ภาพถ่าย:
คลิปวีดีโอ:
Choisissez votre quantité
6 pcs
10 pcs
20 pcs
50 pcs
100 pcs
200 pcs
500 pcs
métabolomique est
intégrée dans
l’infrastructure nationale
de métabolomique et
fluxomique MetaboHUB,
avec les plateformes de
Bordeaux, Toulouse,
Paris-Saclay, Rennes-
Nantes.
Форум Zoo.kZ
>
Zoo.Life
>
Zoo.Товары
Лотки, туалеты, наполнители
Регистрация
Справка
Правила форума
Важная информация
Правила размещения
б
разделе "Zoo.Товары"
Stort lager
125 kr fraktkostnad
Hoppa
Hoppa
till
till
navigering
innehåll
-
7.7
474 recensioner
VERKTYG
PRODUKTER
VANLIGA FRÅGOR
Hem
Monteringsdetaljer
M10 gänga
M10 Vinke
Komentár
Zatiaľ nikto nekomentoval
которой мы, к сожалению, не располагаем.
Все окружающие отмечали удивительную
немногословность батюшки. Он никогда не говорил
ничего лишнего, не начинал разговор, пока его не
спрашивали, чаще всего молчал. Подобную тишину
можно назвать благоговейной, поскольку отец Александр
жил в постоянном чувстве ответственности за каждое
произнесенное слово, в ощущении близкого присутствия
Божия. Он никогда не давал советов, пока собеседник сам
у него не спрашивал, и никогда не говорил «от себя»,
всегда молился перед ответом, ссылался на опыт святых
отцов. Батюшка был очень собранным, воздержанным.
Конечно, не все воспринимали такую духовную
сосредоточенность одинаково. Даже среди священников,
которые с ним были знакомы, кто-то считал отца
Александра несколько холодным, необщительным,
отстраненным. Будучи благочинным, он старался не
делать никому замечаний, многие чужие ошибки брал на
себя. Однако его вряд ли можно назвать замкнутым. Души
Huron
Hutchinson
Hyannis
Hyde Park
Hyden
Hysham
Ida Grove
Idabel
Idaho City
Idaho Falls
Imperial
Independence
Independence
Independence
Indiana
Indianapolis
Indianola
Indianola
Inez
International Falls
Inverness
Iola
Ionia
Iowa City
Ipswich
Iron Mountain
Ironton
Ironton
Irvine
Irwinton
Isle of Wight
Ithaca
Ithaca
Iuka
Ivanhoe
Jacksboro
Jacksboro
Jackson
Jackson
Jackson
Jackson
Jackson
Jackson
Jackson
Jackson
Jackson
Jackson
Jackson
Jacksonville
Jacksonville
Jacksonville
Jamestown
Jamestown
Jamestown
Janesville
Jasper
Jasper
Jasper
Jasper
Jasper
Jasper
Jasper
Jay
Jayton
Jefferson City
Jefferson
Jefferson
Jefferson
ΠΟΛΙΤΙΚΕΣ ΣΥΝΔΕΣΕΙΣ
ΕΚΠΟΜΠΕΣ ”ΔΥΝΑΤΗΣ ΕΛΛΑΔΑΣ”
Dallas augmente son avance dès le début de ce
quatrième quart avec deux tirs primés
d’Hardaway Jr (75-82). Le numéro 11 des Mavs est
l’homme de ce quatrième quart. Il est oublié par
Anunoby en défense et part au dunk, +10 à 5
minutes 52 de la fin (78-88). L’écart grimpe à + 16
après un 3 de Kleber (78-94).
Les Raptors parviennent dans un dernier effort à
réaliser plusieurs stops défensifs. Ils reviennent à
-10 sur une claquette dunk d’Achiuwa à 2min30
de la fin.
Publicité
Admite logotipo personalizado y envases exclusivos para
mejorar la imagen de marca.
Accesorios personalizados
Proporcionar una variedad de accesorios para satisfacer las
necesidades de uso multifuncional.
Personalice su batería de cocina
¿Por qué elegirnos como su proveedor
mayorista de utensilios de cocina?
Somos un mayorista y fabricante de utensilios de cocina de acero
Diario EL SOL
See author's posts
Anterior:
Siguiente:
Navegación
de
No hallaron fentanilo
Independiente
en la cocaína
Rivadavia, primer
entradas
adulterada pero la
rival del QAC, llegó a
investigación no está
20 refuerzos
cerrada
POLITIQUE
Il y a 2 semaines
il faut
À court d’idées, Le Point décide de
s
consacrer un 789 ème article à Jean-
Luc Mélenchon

★ ★ ★ ★ ★

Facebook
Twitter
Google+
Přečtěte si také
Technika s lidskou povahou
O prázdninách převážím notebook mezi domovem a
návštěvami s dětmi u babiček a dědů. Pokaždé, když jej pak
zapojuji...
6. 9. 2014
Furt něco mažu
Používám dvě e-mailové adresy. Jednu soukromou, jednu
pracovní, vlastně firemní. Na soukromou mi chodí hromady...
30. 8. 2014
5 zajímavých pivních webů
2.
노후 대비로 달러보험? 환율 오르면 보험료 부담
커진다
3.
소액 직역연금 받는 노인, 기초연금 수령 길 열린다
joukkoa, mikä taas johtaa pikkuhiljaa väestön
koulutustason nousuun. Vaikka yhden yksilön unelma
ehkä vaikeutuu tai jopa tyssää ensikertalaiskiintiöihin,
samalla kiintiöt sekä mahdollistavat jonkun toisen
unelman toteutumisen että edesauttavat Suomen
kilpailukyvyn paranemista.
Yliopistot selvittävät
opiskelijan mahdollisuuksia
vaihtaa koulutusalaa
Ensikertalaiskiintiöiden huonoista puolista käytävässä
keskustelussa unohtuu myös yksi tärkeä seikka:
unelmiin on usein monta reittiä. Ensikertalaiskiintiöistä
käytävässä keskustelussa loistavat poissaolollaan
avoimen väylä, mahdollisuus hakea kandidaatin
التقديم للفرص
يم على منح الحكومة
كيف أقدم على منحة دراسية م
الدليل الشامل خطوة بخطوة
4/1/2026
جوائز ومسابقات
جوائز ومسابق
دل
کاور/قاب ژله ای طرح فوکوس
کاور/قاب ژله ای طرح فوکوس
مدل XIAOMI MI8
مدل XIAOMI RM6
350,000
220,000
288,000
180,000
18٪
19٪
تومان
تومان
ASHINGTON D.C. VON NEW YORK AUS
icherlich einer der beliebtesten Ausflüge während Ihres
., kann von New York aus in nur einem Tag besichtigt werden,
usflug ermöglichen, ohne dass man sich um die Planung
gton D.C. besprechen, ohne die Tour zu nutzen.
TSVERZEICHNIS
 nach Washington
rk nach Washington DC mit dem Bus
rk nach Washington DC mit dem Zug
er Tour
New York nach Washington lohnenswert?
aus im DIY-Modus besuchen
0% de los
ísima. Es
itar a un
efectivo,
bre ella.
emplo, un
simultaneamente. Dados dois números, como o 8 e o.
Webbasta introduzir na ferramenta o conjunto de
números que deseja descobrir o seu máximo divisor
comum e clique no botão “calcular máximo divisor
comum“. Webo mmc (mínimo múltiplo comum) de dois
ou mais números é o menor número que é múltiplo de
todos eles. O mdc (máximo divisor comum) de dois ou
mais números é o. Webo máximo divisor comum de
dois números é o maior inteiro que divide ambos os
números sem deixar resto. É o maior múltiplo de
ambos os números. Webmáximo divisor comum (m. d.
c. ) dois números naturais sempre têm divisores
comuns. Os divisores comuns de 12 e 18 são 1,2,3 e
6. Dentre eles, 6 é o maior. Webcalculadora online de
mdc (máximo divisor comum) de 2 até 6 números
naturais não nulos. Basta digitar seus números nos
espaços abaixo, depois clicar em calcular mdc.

★ ★ ★ ★ ★

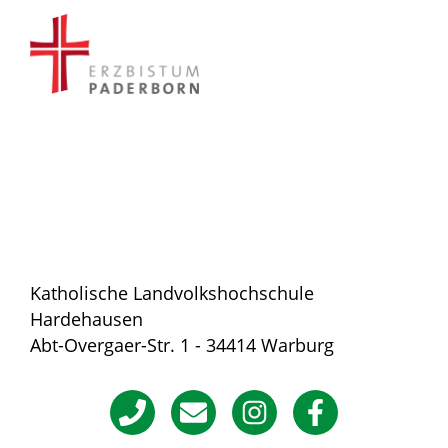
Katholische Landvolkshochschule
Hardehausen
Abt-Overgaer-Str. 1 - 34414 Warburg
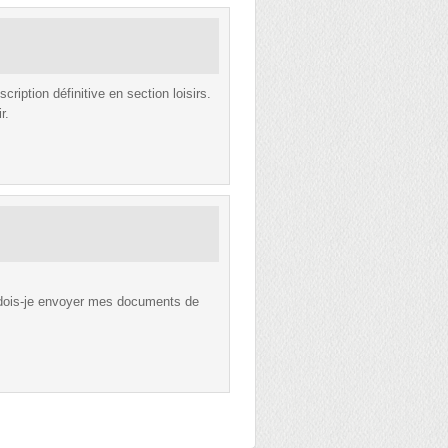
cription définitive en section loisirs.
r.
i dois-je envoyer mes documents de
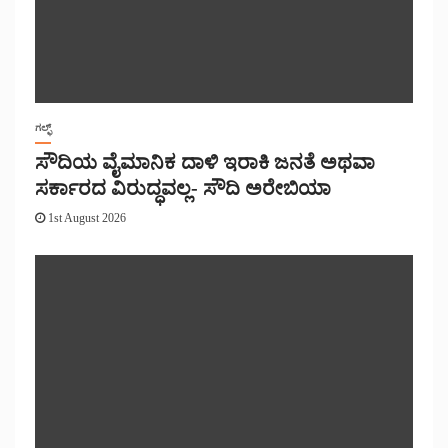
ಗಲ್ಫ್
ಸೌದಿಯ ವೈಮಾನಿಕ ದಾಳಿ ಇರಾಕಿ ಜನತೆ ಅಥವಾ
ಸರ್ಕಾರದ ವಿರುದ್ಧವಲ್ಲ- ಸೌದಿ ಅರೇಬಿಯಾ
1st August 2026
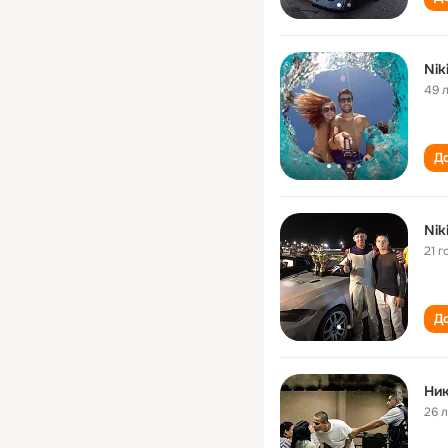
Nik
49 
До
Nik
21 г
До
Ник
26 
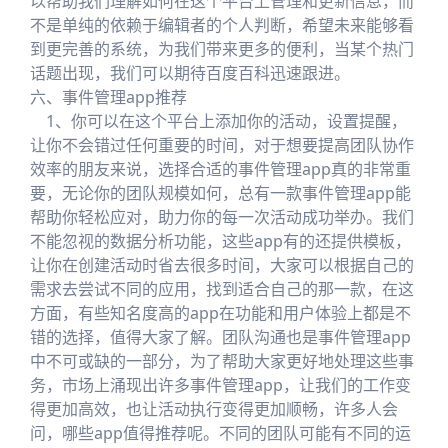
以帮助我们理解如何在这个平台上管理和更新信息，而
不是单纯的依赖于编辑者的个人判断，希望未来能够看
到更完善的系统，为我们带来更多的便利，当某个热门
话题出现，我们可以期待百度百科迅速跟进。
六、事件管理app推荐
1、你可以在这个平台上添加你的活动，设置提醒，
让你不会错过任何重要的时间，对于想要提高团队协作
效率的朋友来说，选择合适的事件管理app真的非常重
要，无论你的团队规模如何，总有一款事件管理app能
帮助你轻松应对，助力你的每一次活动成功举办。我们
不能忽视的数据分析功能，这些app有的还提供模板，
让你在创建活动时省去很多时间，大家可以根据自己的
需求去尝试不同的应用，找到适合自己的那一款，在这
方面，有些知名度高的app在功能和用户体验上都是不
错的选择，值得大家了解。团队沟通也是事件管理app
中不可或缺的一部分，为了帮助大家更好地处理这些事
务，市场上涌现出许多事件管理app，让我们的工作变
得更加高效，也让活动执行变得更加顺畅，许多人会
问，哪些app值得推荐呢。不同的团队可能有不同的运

★ ★ ★ ★ ★

-- Required action --
Transcribe the listing from the line containing "以帮助我们理解如何在这个平台上管理和更新信息，而" up to and including the line containing "问，哪些app值得推荐呢。不同的团队可能有不同的运".

-- Solved problem --
以帮助我们理解如何在这个平台上管理和更新信息，而
不是单纯的依赖于编辑者的个人判断，希望未来能够看
到更完善的系统，为我们带来更多的便利，当某个热门
话题出现，我们可以期待百度百科迅速跟进。
六、事件管理app推荐
1、你可以在这个平台上添加你的活动，设置提醒，
让你不会错过任何重要的时间，对于想要提高团队协作
效率的朋友来说，选择合适的事件管理app真的非常重
要，无论你的团队规模如何，总有一款事件管理app能
帮助你轻松应对，助力你的每一次活动成功举办。我们
不能忽视的数据分析功能，这些app有的还提供模板，
让你在创建活动时省去很多时间，大家可以根据自己的
需求去尝试不同的应用，找到适合自己的那一款，在这
方面，有些知名度高的app在功能和用户体验上都是不
错的选择，值得大家了解。团队沟通也是事件管理app
中不可或缺的一部分，为了帮助大家更好地处理这些事
务，市场上涌现出许多事件管理app，让我们的工作变
得更加高效，也让活动执行变得更加顺畅，许多人会
问，哪些app值得推荐呢。不同的团队可能有不同的运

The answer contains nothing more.